__Problem requirements__:
Look through the material below and report every line that includes "wrist".

__Input data__:
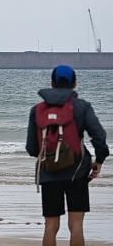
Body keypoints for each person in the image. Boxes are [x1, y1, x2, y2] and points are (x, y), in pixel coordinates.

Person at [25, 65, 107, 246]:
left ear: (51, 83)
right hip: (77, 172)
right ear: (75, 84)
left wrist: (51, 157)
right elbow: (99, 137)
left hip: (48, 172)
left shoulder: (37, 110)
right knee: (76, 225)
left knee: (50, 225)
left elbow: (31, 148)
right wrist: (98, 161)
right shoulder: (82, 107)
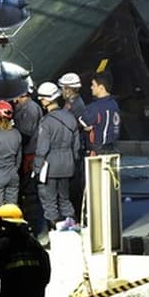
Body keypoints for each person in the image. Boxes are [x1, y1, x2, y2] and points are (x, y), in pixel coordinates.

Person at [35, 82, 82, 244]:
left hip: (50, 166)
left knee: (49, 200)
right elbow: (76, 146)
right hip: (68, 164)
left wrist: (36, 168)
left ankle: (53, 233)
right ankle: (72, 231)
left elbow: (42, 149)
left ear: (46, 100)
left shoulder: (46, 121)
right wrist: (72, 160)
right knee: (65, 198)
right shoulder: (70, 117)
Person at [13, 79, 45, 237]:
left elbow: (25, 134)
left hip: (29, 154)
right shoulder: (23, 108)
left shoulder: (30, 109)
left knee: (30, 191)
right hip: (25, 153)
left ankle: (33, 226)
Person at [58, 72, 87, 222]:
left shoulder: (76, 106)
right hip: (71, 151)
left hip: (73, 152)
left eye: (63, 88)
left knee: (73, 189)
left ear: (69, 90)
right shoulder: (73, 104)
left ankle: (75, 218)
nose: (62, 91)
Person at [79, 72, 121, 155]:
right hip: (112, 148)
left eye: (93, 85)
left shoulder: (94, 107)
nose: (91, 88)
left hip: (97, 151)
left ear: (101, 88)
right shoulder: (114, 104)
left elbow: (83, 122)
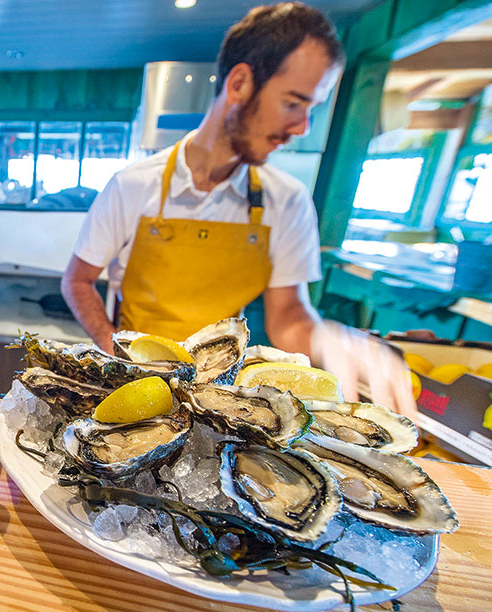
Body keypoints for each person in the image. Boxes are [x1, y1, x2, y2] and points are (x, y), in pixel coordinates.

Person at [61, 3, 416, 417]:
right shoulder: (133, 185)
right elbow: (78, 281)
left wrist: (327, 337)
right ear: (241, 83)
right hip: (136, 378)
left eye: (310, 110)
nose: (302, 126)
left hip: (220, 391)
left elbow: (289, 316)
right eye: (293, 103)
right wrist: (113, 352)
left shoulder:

__Solution__:
left wrist: (51, 157)
right wrist: (98, 161)
left wrist: (36, 168)
right wrist: (72, 160)
left wrist: (327, 337)
right wrist: (113, 352)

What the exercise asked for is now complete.